To create the echo sound, we changed:

  • Mix to 40. Mix blends the sound that come out of the reverb effect with the clean, unaffected sound. Setting Mix to 40% will allow most of the unaffected sound to come through, and mix in some of the sound that is sent through the reverb.
  • Early Reflections Gain to 50. This is a percentage value. A higher value will make the early reflections much louder, and blend in with the longer reverb reflection to makes the reverb effect smoother.
  • Diffusion Gain to 70. Setting this higher creates a bigger, longer reverb and plays directly with the Room Size and Reflectivity values.
  • Room Size to 50. This estimates the size of the room where the sound is reverberating, in meters. Setting it to 50 will simulate sound in a space like a large concert hall.
  • Reflectivity to 70. A higher value here means simulates sound bouncing off walls more, and for longer. A smaller number will result in quieter and shorter sound.
  • Reflectivity High to 80. This refers to the volume of high frequencies set in the Reflectivity value. At 0, the sound would be dull and muffled. A higher setting would make the sound more bright.

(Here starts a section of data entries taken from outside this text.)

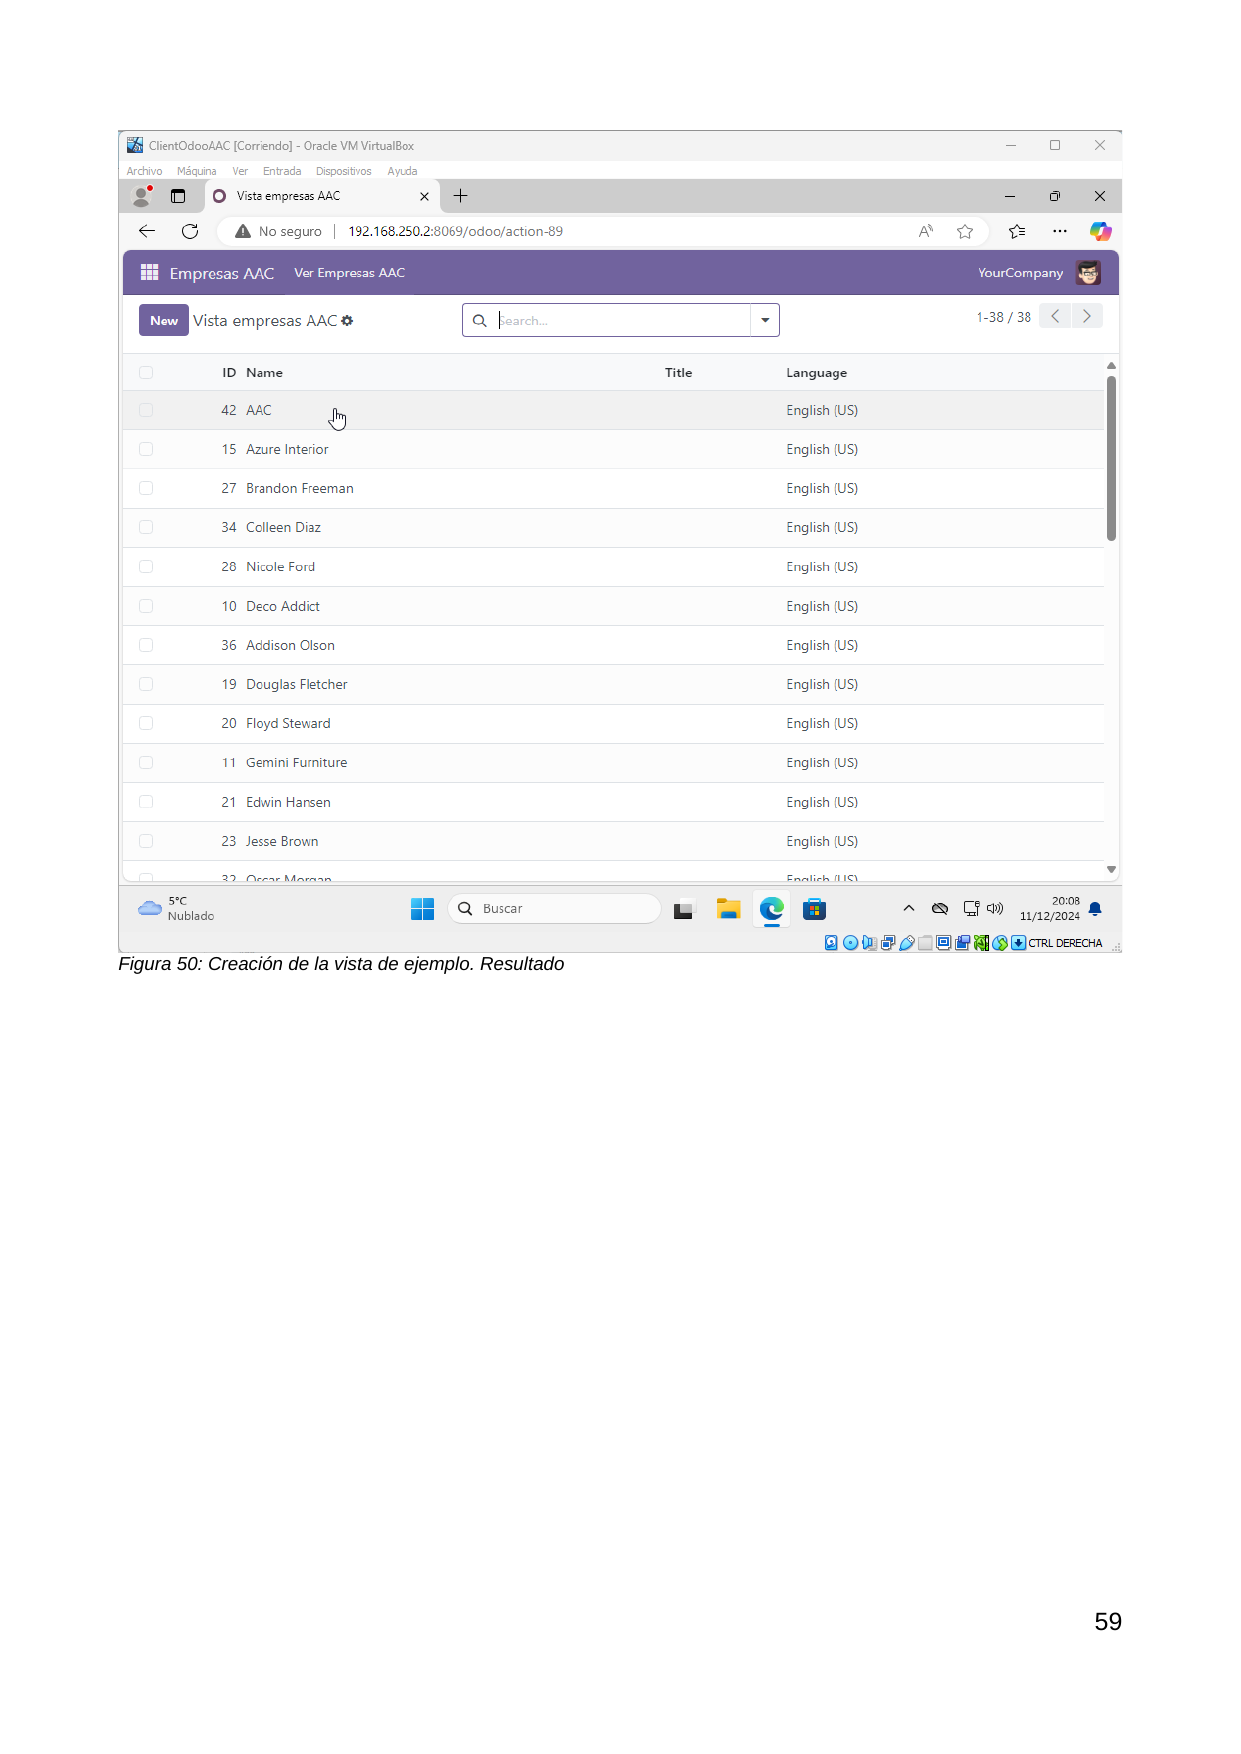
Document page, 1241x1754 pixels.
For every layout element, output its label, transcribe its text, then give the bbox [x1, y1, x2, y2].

picture [118, 130, 1123, 953]
text Figura 50: Creación de la vista de ejemplo. Resultado [118, 953, 1122, 974]
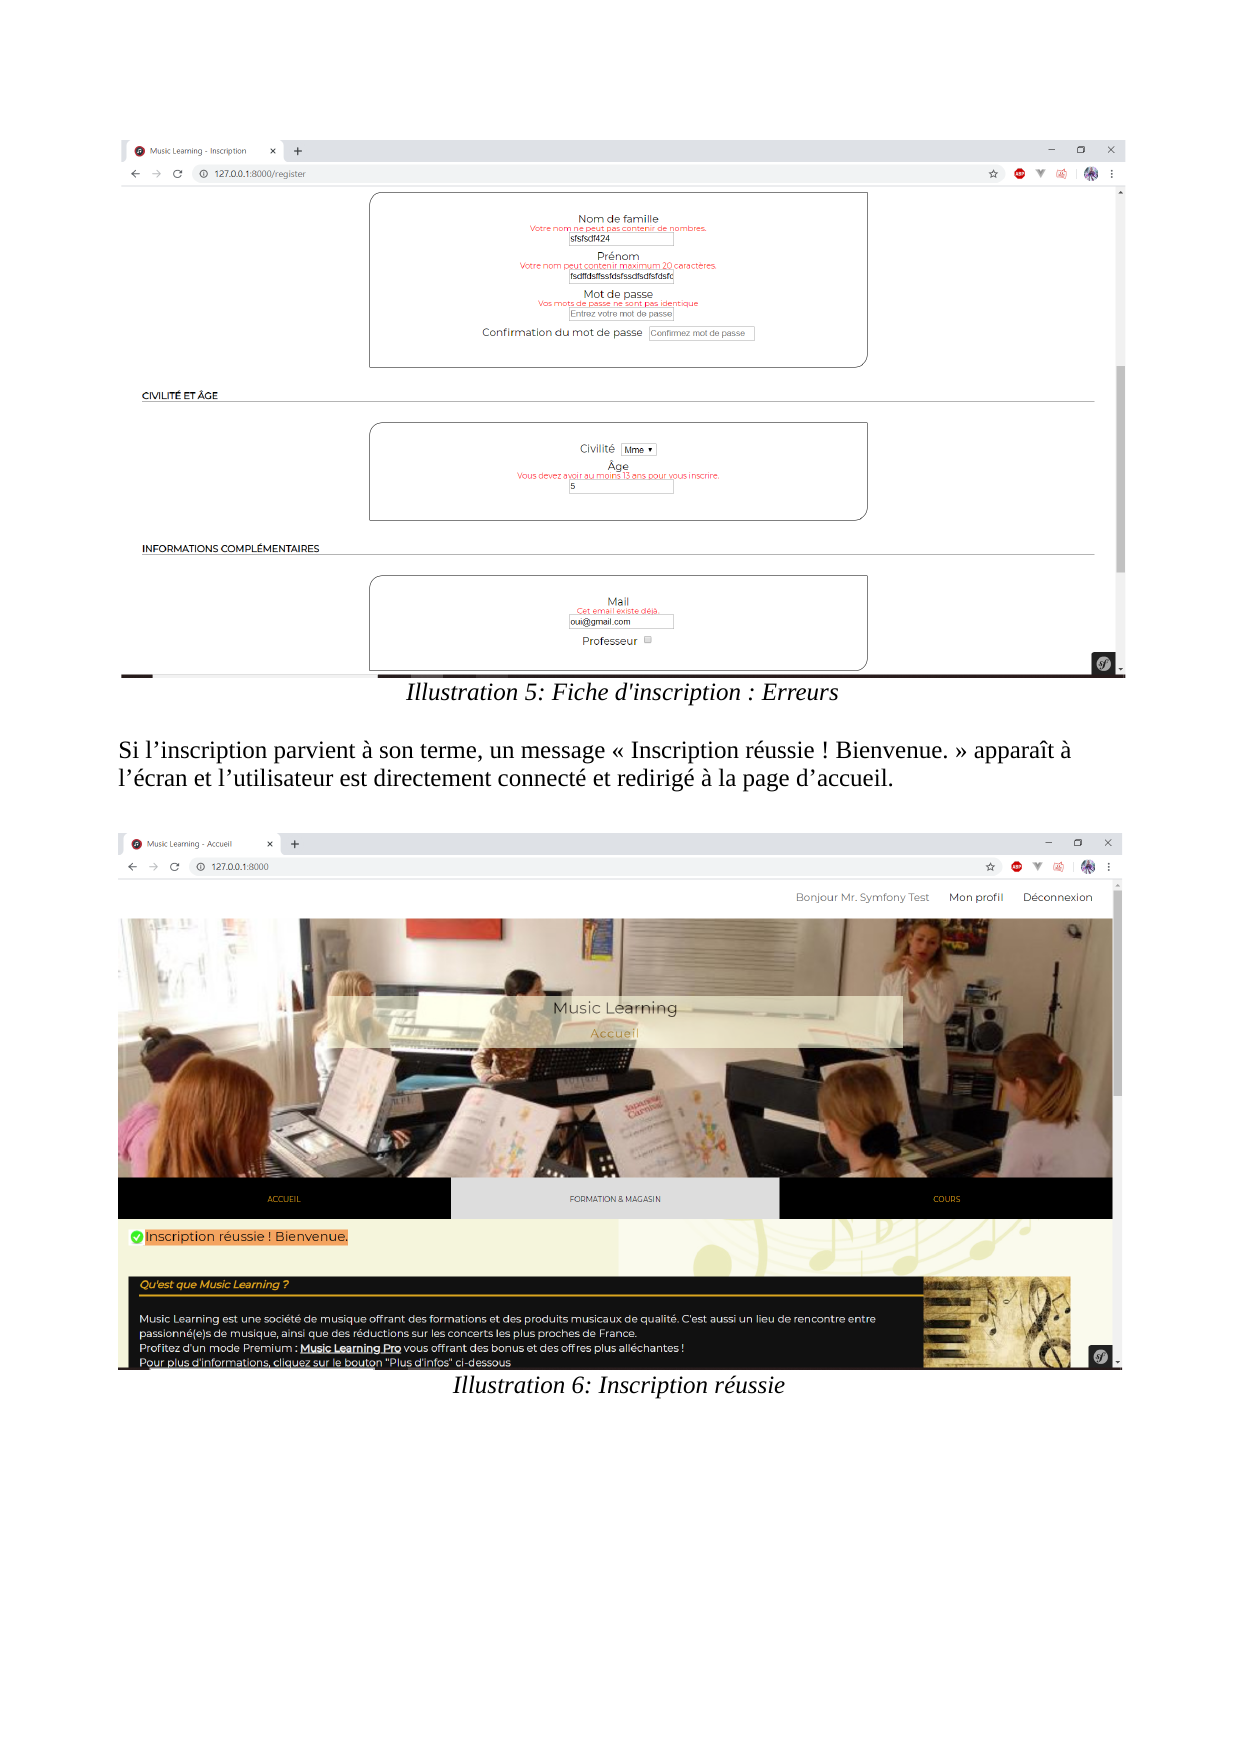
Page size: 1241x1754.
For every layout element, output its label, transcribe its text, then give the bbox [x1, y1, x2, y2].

text Illustration 6: Inscription réussie [118, 1370, 1122, 1398]
picture [118, 833, 1123, 1370]
picture [121, 140, 1126, 678]
text Illustration 5: Fiche d'inscription : Erreurs [121, 678, 1125, 706]
text Si l’inscription parvient à son terme, un message « Inscription réussie ! Bienvenue. » apparaît à l’écran et l’utilisateur est directement connecté et redirigé à la page d’accueil. [118, 735, 1122, 792]
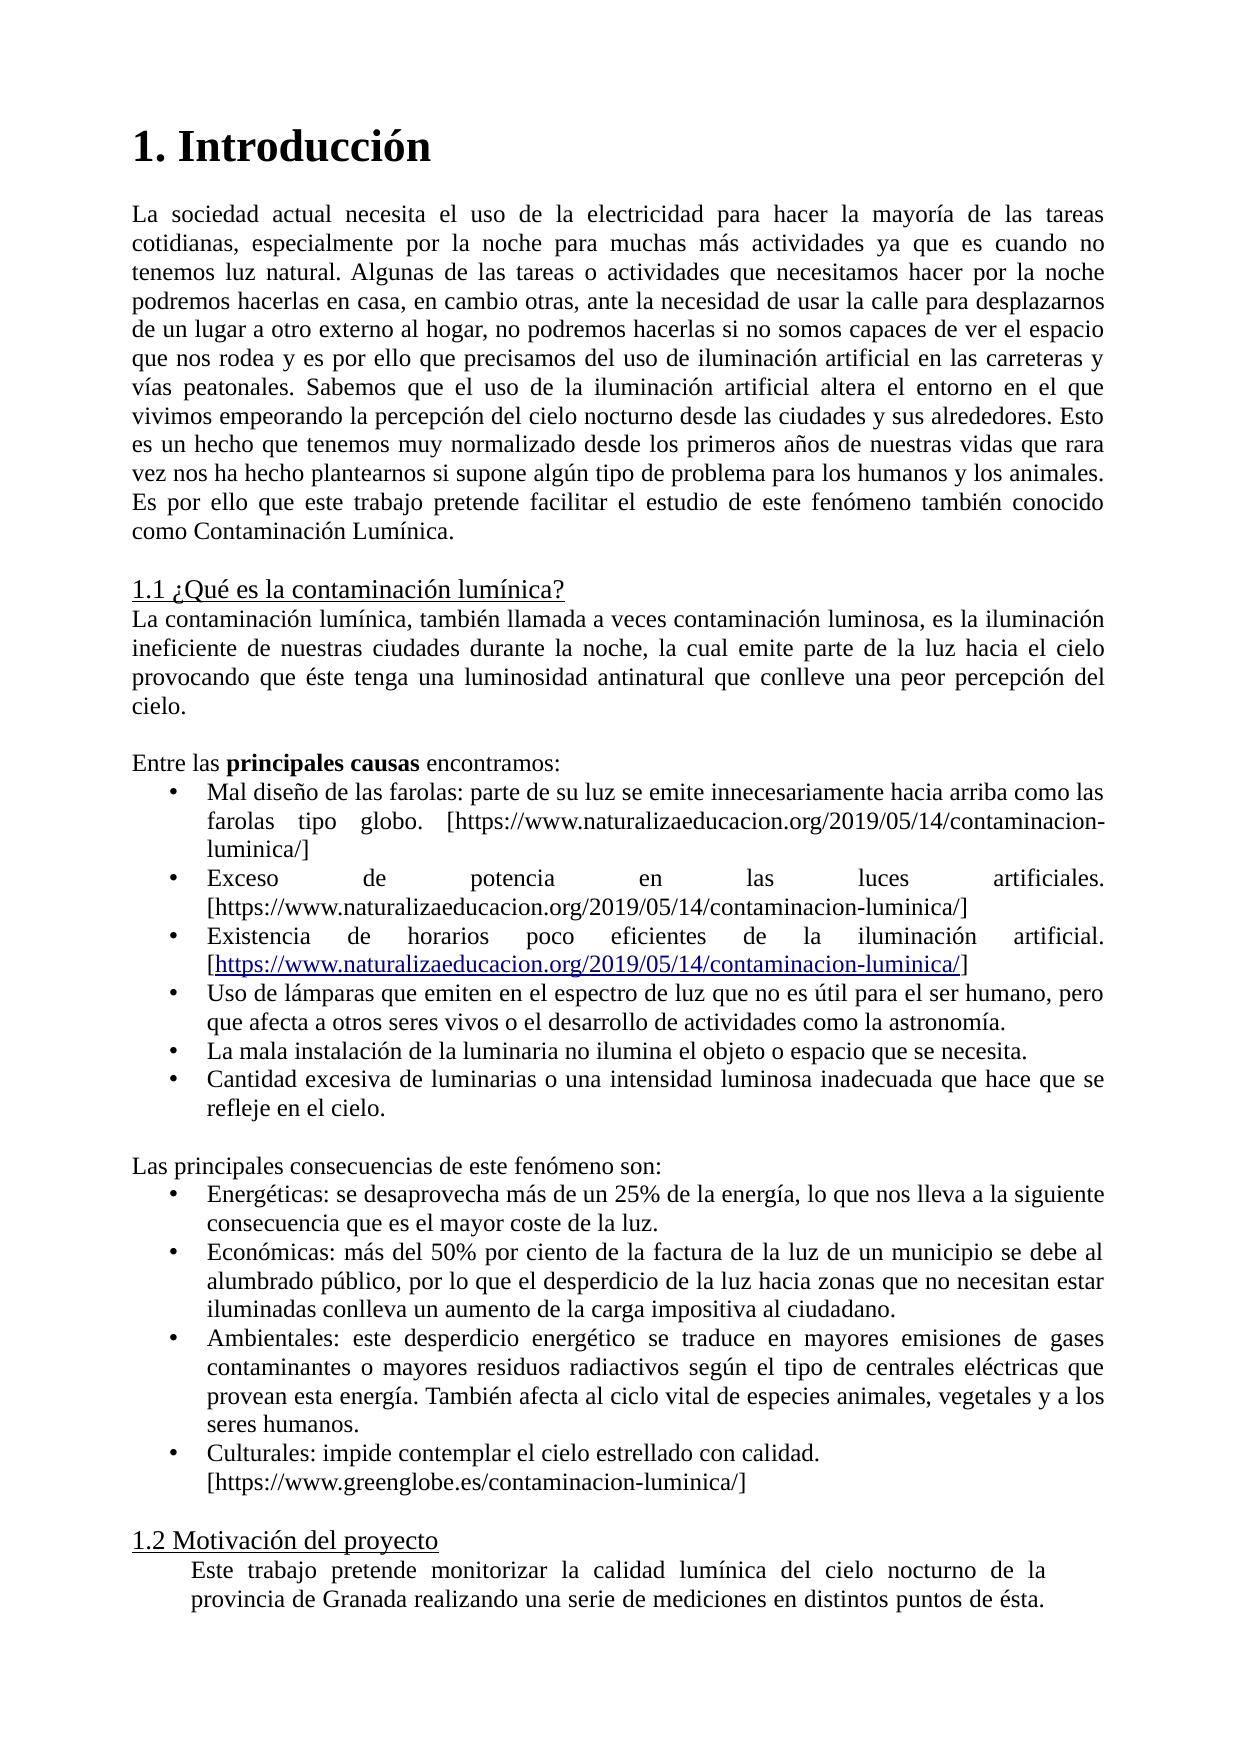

  • Reflectivity Low to 90. This refers to the volume of low frequencies set in the Reflectivity value. Set at 0 the sound will lose all of its warmth and sound brittle and bright. A higher setting creates very warm and cluttered sound.
  • Num Early Reflections to 16. This refers to the number of early reflections that occur, or the number of times you'll hear the sound play back in the first few seconds.
  • Bypass to OFF. Bypass turns the distortion effect on or off. When the box is unchecked, the distortion effect is turned on.